He Ended the Job Interview Himself. He Has Zero Regrets.
Most people sit through bad job interviews and say nothing. They smile, they answer every question, they thank the interviewer at the end, and then they go home and complain to someone who loves them. This man did something different. Halfway through an interview that was already going sideways, he told the HR recruiter they were not on the same page, wished him luck finding the right candidate, and ended the call. The recruiter was taken aback. He was not.

The original poster had spent years working as an investment rep at a major Canadian bank, a job he describes plainly as sales dressed up in financial language. The pandemic made the working conditions unbearable and he decided to move on, specifically to something that had nothing to do with customer service. He applied for a back office admin role at a company connected to employee retirement programs. A clean break. A reasonable next step. What followed was anything but reasonable.
The Interview That Started Badly and Got Worse
From the opening moments of the Teams call, the HR recruiter began listing reasons why the candidate in front of him was not quite right. The university on his resume was not the preferred one. His five years of experience fell short of their ten year preference. And then came the one that made him stop and push back directly. The recruiter mentioned the company would rather see a CFA designation. For an admin role. A back office position with no apparent need for one of the most demanding financial credentials in the industry.
He asked the recruiter to explain how a CFA would apply to this particular job. The recruiter could not answer. He said the manager just liked seeing it. That answer alone told him most of what he needed to know about how this organization made decisions and how it treated the people it was interviewing.

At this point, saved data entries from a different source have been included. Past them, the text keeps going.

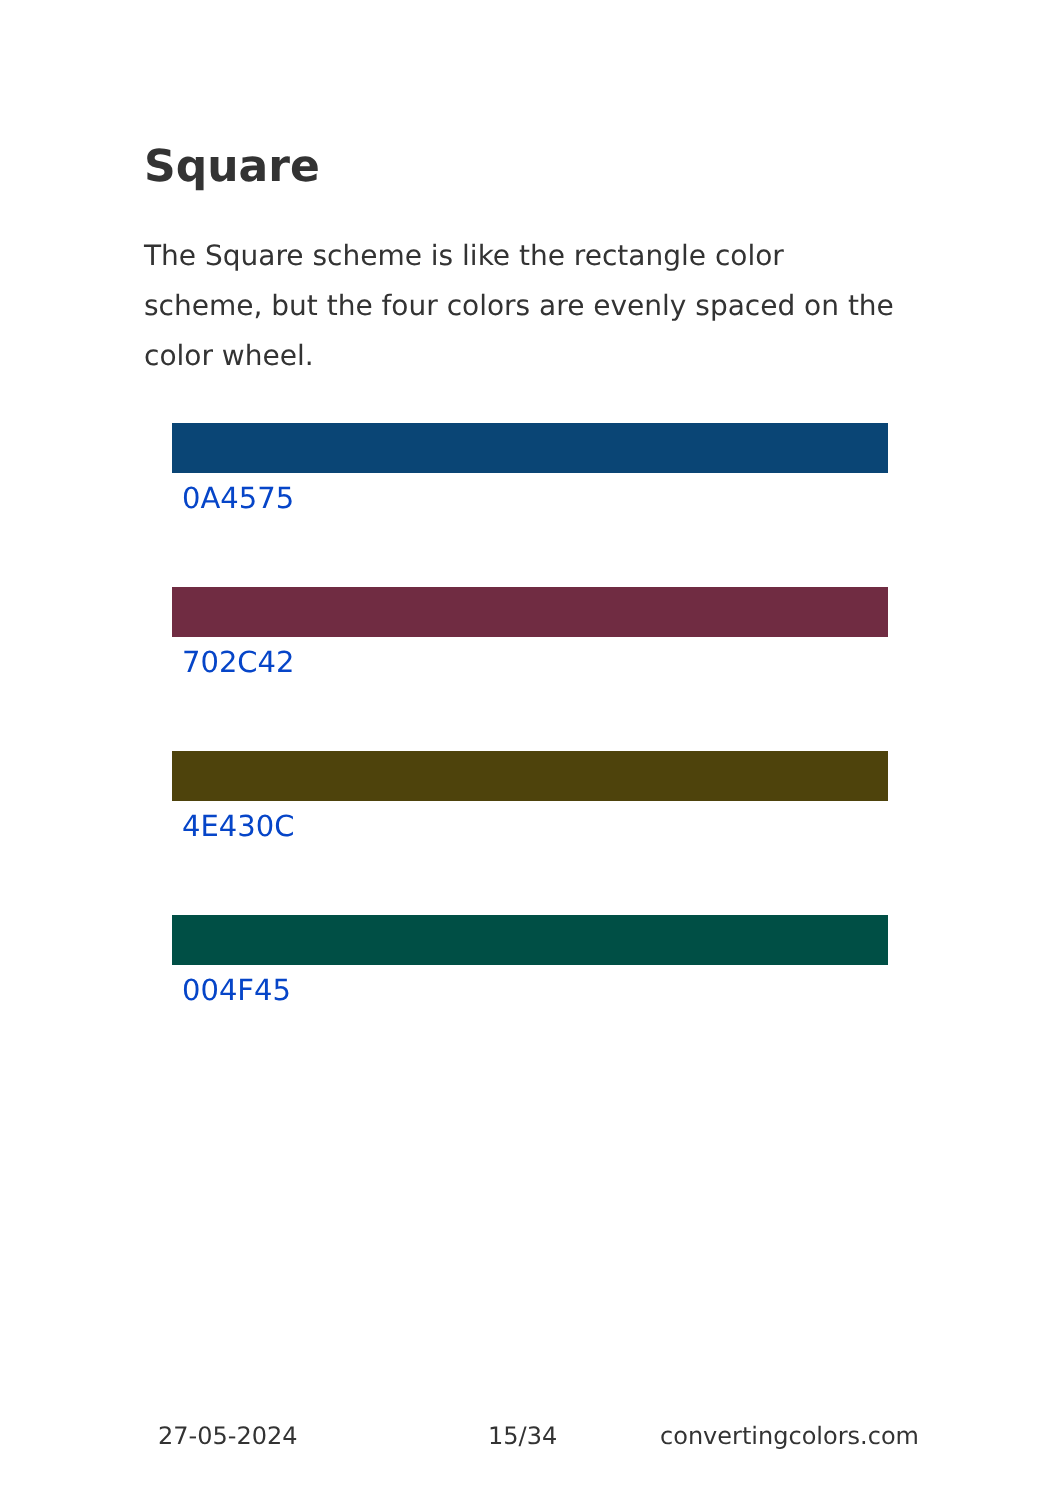Square
The Square scheme is like the rectangle color scheme, but the four colors are evenly spaced on the color wheel.
0A4575
702C42
4E430C
004F45
27-05-2024 15/34 convertingcolors.com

The Salary That Was Not the Salary
Then came the money conversation. He gave a range. The recruiter told him that range was too high and the real offer would come in at seventy to eighty percent of what he had asked for. When he pointed out that the salary listed on the job posting matched his range exactly, the recruiter explained that the posting used a higher number to attract applicants, but that it did not reflect what the company actually intended to pay.
That is a deliberate practice. It is not a miscommunication or an oversight. It means the company knowingly advertised one salary to get people into the room and then planned to offer something significantly lower once those people were already invested in the process. He recognized it for what it was and responded accordingly.

The Explanation That Made Everything Worse
When he told the recruiter he was ending the interview, the recruiter revealed that all of it had been a test. The impossible requirements, the low salary offer, the criticism and pushback, all of it was supposedly designed to judge how he reacted under pressure. The recruiter told him everything was negotiable and that the company offered annual salary increases.
He did not find this reassuring. He found it confirming. A company that opens a professional relationship by deceiving someone and then frames that deception as a personality assessment is telling you exactly what it thinks of the people who work for it. It is telling you that manipulation is a tool it uses comfortably and that your discomfort with that manipulation is something to be evaluated, not apologized for.

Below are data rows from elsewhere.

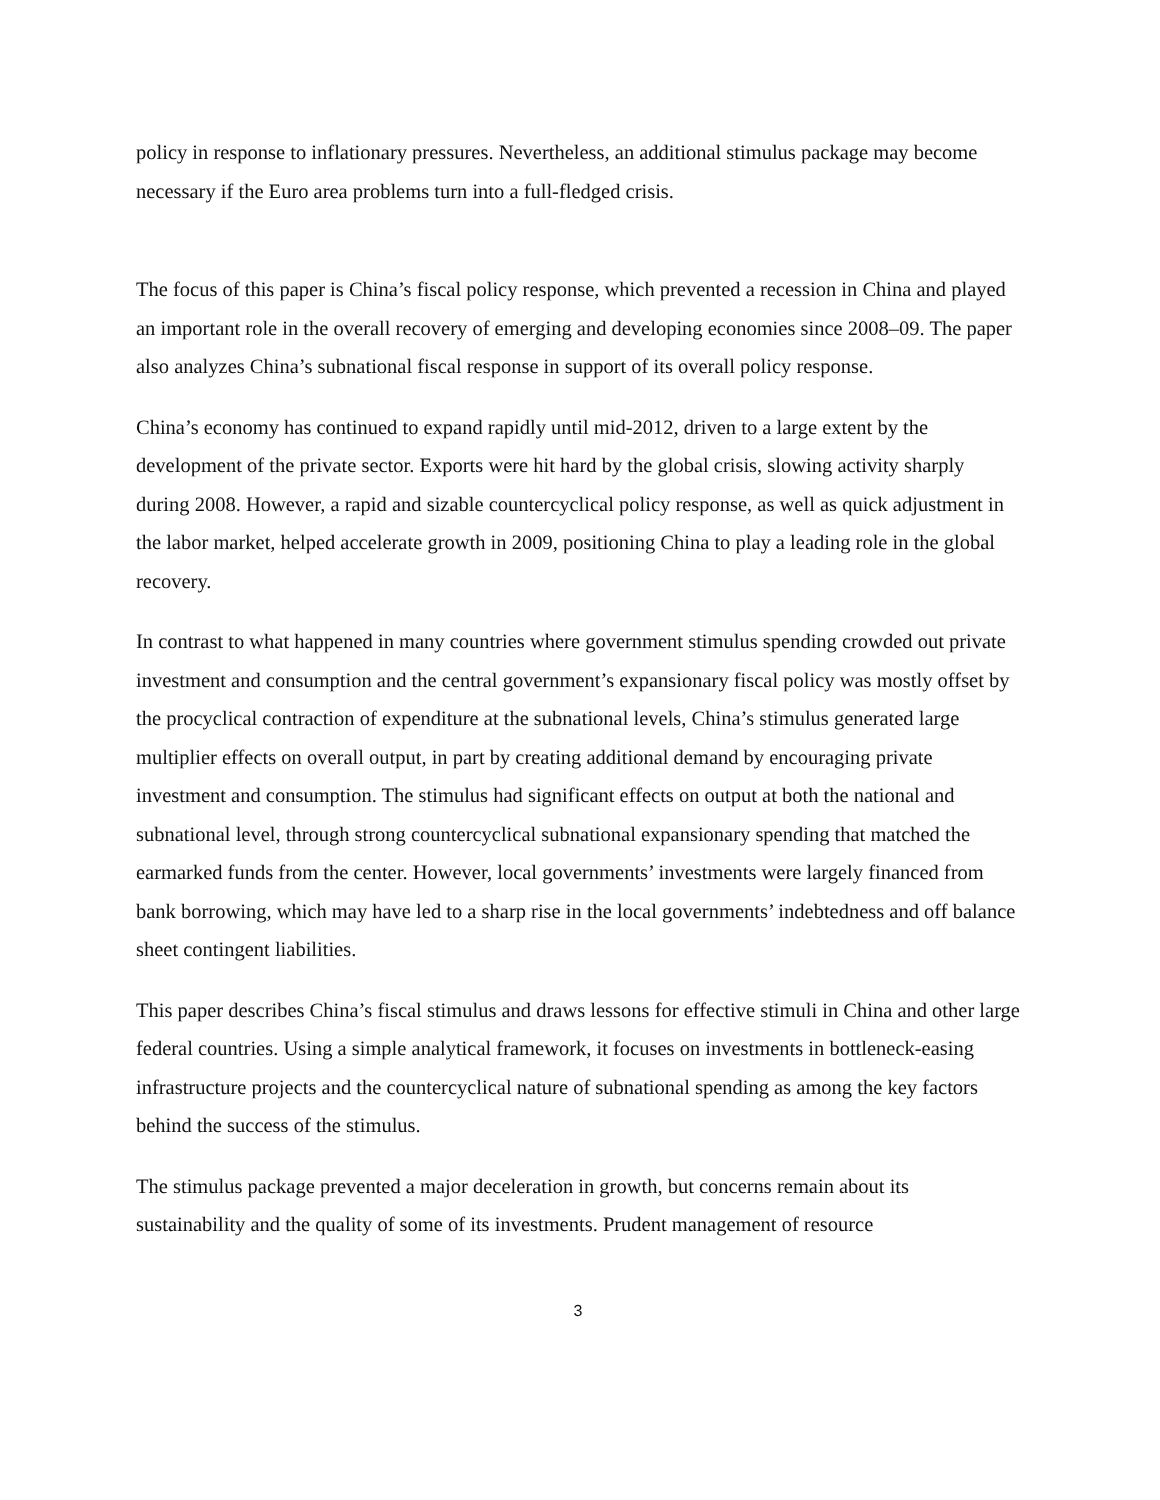policy in response to inflationary pressures. Nevertheless, an additional stimulus package may become necessary if the Euro area problems turn into a full-fledged crisis.
The focus of this paper is China’s fiscal policy response, which prevented a recession in China and played an important role in the overall recovery of emerging and developing economies since 2008–09. The paper also analyzes China’s subnational fiscal response in support of its overall policy response.
China’s economy has continued to expand rapidly until mid-2012, driven to a large extent by the development of the private sector. Exports were hit hard by the global crisis, slowing activity sharply during 2008. However, a rapid and sizable countercyclical policy response, as well as quick adjustment in the labor market, helped accelerate growth in 2009, positioning China to play a leading role in the global recovery.
In contrast to what happened in many countries where government stimulus spending crowded out private investment and consumption and the central government’s expansionary fiscal policy was mostly offset by the procyclical contraction of expenditure at the subnational levels, China’s stimulus generated large multiplier effects on overall output, in part by creating additional demand by encouraging private investment and consumption. The stimulus had significant effects on output at both the national and subnational level, through strong countercyclical subnational expansionary spending that matched the earmarked funds from the center. However, local governments’ investments were largely financed from bank borrowing, which may have led to a sharp rise in the local governments’ indebtedness and off balance sheet contingent liabilities.
This paper describes China’s fiscal stimulus and draws lessons for effective stimuli in China and other large federal countries. Using a simple analytical framework, it focuses on investments in bottleneck-easing infrastructure projects and the countercyclical nature of subnational spending as among the key factors behind the success of the stimulus.
The stimulus package prevented a major deceleration in growth, but concerns remain about its sustainability and the quality of some of its investments. Prudent management of resource
3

What He Said Before He Hung Up
He told the recruiter that he was a professional who expected a professional conversation about tasks and responsibilities. He said he was not there to have his reactions tested or to be talked down to about qualifications he had earned. He wished the recruiter good luck finding the candidate they were describing, said good day, and ended the call.
The people reading his post overwhelmingly agreed with what he did. And the reason is not that walking out of an interview is always the right move. It is that he named something most people feel but do not say out loud. Your time and your attention are not free. An interview is not a favor someone is doing for you. It is a conversation between two parties who are both deciding whether the other is worth their investment. When one side starts playing games, the other side is allowed to simply stop playing.